Confused? Good, because so is the economic landscape right now.
Germany surges
Nowhere is picture more mixed up than in Germany, which this morning posted startling quarter-on-quarter growth for the second quarter of 2.2%.
The figure -- the best since German reunification -- confounded the expectation of every economist surveyed by Reuters, who on average had been looking for just 1.3%.
Germany's Federal Statistics office also revised up first quarter growth to 0.5%, from the 0.2% previously estimated, and Economy Minister Rainer Bruederle hinted that the German government may now see reason to lift its forecast for the full year to above 2%, compared to its current prediction of 1.4%.
"We can't speak of a growth miracle but we are certainly in an XL-upswing," he said.
All Greek to the Germans
Remember, this is the Germany where Chancellor Angela Merkel has had to repeatedly battle with her own Parliament by issuing dire warnings about the Euro in order to get through measures to stop the Greek debt crisis spreading to other Southern European countries.
And it's the same Germany that has embarked on an 80-billion Euro austerity drive to bring down Government over-spending.
Neither factor has hurt Germany's exporters. According to Reuters, of the 30 companies in the DAX index, 23 have posted better-than-expected results for the second quarter -- and 12 raised their forecasts.
Only this morning Germany largest steel company, ThyssenKrupp, posted expectation-busting results. "Demand has improved significantly in our key customer sectors and core markets," said chairman Ekkehard Schultz.
ThyssenKrupp now believes it will make a pre-tax profit of 500 million Euros this year -- way up from the lower end of its previous outlook, which was for just 100 million Euros.
Three cheers for the currency crisis
True, not every German company is bullish -- ThyssenKrupp's rival Salzgitter yesterday missed second-quarter estimates and said rising commodity prices made it more cautious about the near-term.
But overall, the world's second largest economy is responding exactly how you would expect it to in the early stages of a global recovery, despite worries about the stability of the Eurozone.
In fact, the confidence wobble in Europe has if anything helped the cause of Germany's exporters -- and France's for that matter, which also posted solid growth of 0.6% quarter-on-quarter this morning.
The weaker Euro that's resulted from European debt fears has boosted the competitiveness of Europe's companies, especially against their Japanese rivals who are languishing under the yoke of a sky high Yen.
Enter the Matrix
So can the German -- and by extension the global -- recovery continue?

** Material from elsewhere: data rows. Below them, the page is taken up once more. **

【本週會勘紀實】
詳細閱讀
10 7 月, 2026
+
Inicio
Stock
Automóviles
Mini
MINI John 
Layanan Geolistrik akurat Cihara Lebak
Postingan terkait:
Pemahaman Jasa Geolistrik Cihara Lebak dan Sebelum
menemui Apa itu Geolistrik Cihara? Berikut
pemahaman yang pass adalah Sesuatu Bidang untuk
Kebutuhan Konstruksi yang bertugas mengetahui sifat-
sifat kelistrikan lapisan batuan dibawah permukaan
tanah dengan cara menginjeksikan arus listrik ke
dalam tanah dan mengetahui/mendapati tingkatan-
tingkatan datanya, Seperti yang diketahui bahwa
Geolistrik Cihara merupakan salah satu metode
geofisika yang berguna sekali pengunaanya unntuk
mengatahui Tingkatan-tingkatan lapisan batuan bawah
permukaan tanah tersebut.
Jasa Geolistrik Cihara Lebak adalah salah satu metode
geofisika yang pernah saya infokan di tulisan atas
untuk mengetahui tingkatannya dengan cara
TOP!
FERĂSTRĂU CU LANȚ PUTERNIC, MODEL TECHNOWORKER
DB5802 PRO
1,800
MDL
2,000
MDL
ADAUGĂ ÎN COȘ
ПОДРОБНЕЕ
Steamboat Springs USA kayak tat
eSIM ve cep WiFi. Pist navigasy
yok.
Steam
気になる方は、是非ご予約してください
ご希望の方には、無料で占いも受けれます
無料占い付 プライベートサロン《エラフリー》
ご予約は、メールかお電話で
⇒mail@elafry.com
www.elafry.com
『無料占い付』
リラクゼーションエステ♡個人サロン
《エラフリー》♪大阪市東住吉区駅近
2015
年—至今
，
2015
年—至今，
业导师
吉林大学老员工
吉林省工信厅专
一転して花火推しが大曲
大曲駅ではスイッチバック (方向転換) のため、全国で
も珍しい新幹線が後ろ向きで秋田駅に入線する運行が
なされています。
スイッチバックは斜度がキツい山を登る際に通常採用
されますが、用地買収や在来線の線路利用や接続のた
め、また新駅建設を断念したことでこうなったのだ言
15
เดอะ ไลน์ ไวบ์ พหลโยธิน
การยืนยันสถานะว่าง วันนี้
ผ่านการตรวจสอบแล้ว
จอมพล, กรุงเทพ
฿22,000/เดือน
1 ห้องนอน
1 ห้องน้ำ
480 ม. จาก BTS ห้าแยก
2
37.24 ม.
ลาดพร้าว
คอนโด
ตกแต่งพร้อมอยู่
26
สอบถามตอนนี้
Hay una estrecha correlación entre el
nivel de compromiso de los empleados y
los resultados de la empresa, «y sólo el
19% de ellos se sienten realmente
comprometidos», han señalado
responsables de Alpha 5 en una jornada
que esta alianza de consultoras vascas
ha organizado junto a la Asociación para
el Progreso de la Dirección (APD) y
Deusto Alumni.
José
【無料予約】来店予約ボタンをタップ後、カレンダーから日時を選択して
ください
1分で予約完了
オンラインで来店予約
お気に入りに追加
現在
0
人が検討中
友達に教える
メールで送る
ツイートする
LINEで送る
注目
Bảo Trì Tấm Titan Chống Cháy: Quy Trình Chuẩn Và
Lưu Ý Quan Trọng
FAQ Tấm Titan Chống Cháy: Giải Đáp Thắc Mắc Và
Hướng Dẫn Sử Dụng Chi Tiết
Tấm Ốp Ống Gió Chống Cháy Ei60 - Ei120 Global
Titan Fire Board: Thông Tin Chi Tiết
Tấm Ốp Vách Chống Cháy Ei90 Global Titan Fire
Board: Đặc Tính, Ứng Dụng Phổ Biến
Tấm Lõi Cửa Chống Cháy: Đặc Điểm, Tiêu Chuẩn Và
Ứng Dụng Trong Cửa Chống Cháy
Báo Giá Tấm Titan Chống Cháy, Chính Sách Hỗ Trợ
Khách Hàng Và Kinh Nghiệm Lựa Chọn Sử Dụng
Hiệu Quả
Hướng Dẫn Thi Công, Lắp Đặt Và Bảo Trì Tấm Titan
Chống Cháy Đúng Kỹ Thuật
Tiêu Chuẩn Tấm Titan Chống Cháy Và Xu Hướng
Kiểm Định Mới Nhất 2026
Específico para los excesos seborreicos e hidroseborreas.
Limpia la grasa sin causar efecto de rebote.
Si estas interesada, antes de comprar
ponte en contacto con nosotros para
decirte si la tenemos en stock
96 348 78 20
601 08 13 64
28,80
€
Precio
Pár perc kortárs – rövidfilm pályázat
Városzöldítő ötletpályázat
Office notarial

- If you're a bear, you'll note that the US seems to be slowing down again, that inventory restocking and cost cutting has run its course, and that Europe-wide austerity measures and persistently high unemployment make it hard to imagine consumer demand picking up the slack.
- If you're more bullish, you'll reply that macro-economic forecasting has a dismal record – as just proved again by these German GDP figures – and that double-dip recessions are vanishingly rare. With shares still looking cheap, it's best to look through the short-term fear and buy.
Only time will tell which view proves right, but one thing is certain. As The Matrix's Agent Smith warns Neo:
One of these lives has a future, and one of them does not.